Wednesday, August 14, 2013

David Watts came from Rutland

If you watch the episodes of Top of the Pops from 1978 that BBC4 is showing, your enjoyment can only be enhanced by following Top of the Pops Fax on Twitter. He tweets relevant facts and trivia about the musicians while the show is on each week.

There was a terrific fact this week - it easily wins my Trivial Fact of the Day Award. And it is that David Watts from the Kinks' song was a real person and came from Rutland.

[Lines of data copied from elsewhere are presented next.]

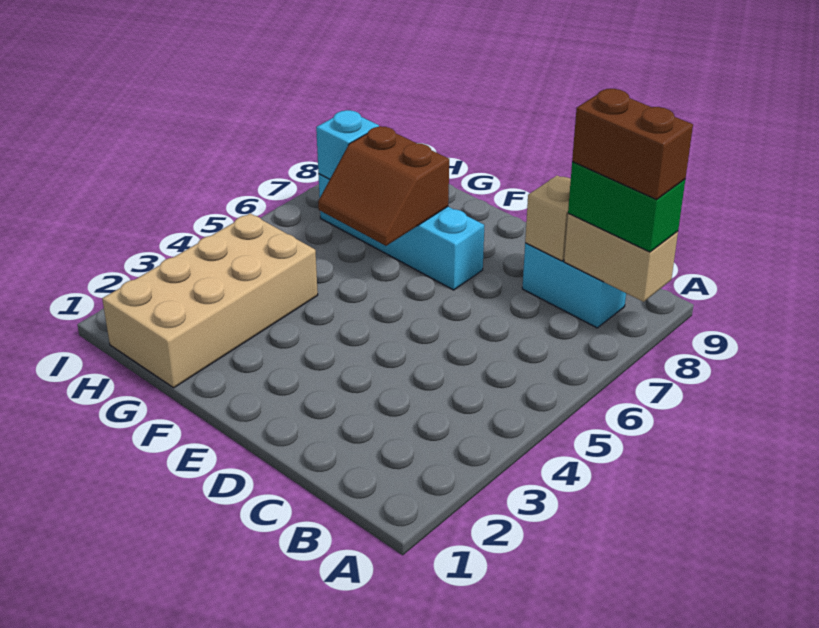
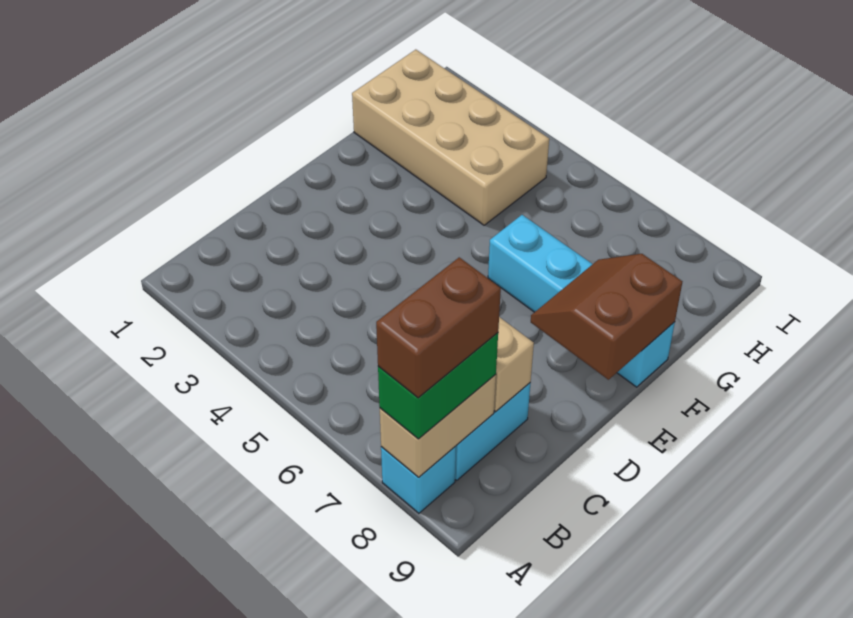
cyan brick E7:H7 level 1 -> cyan brick F6:F9 level 1
brown slope F6:G7 level 2 top 7 -> brown slope E8:F9 level 2 top 9
cyan brick H7 level 2 -> cyan brick A8 level 1

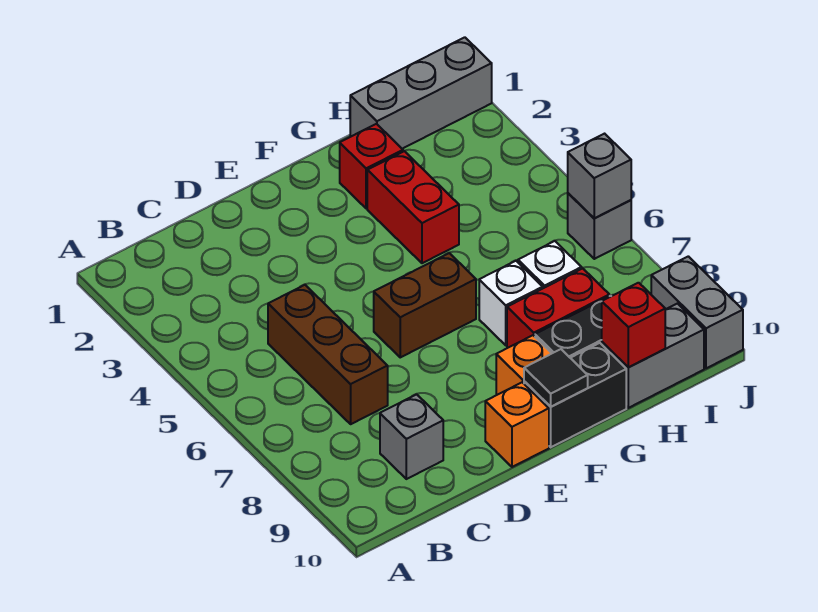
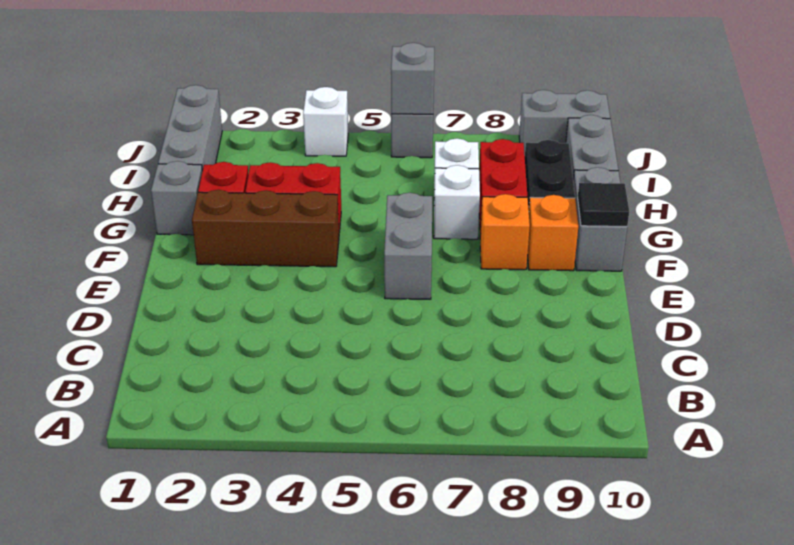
brown brick C5:C7 level 1 -> brown brick F2:F4 level 1
grey brick C9 level 1 -> grey brick G1 level 1
brown brick E6:F6 level 1 -> grey brick E6:F6 level 1
orange brick E10 level 1 -> orange brick F8 level 1
black brick F10:G10 level 1 -> grey brick F10:G10 level 1
red brick H10 level 2 -> none
none -> white brick J4 level 1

Really this should not have been such a surprise to me. Andrew Hickey reported it when reviewing the LP Something Else by the Kinks:
While it’s ostensibly about a schoolboy, David Watts was in fact a real person — a concert promoter in Rutland, who had once tried to buy Dave Davies from his brother for his own sexual uses. 
Once one knows that, lines like “And all the girls in the neighbourhood/Try to go out with David Watts/They try their best but can’t succeed” and “He is so gay and fancy-free” become not so much a gay subtext as outright gay text.
And having watched the Jam's version of David Watts on this evening's Top of the Pops gives me a chance to pay tribute to my mum, who has not been very well of late.

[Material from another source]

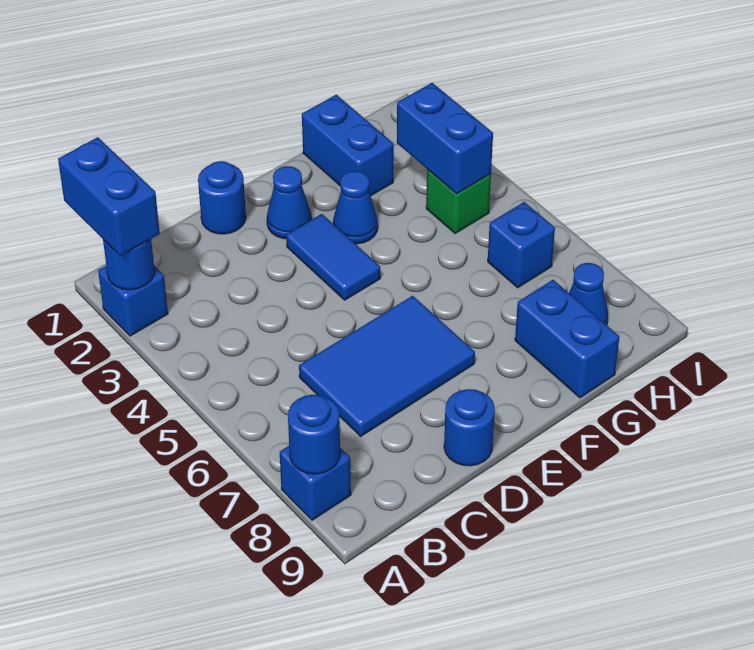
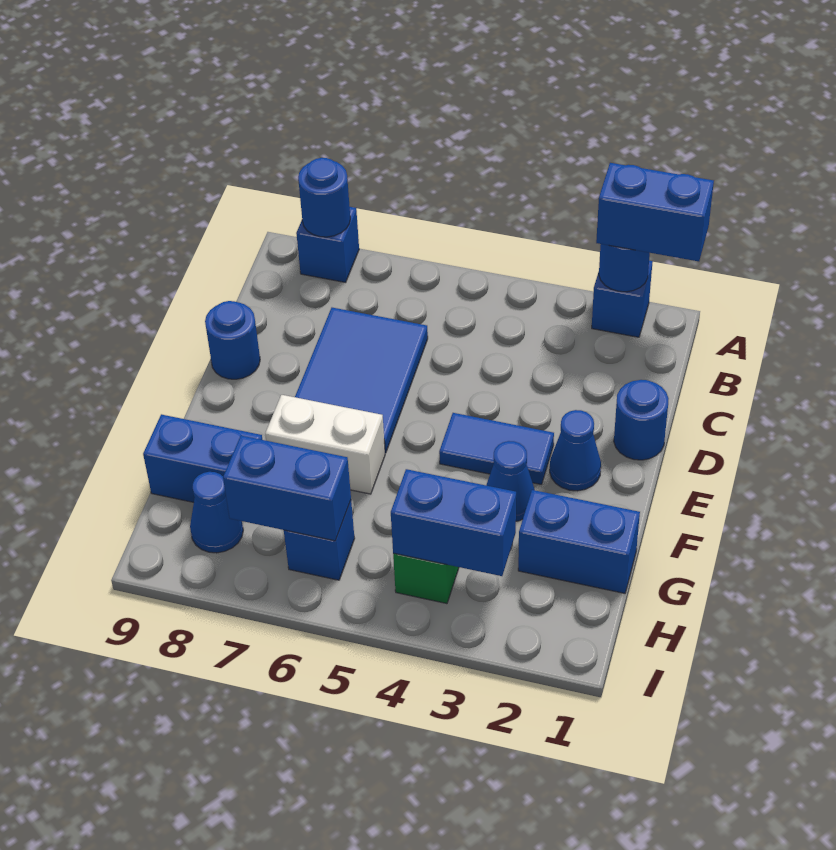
none -> white brick F6:F7 level 1
none -> blue brick H6:H7 level 2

I remember watching this show with her when it was first broadcast in 1978. With all the authority of someone who had just got his A level results and was off to university, I explained that the Jam were a "new wave" band.

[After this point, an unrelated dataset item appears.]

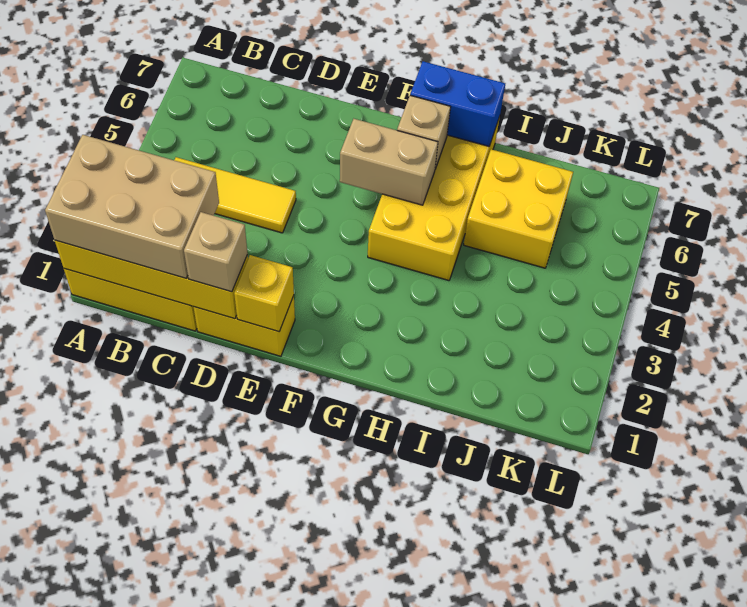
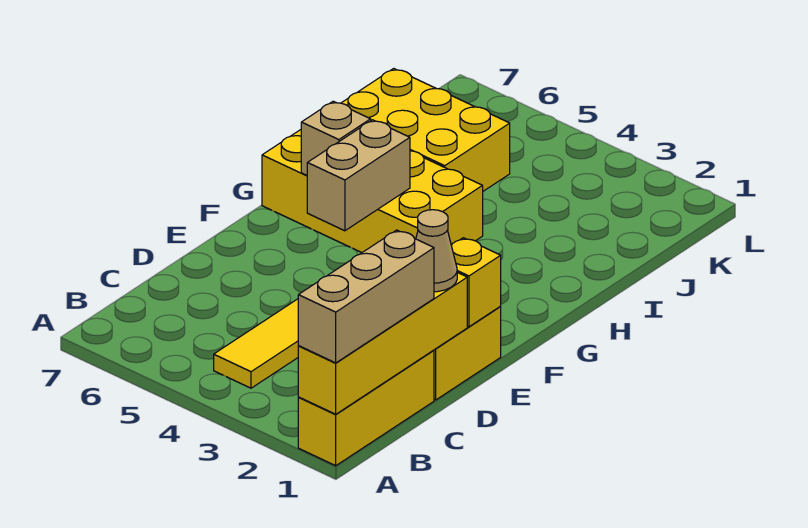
tan brick A1:C2 level 3 -> tan brick A1:C1 level 3
tan brick D1 level 3 -> tan cone D1 level 3
blue brick G7:H7 level 2 -> none
yellow brick I5:J6 level 1 -> yellow brick I5:J7 level 1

My mum watched them for a little while and said: "I see, it's a cross between punk and the mods." How cool was that?

1 comment:

  1. You are a week early for the anniversary.

    "Today in Kinks history: August 20, 1966 The Kinks appear at a Festival, a charity event held at the Rutland County Agricultural Showground in Oakham. The show is promoted by a local civic booster, Major David Watts."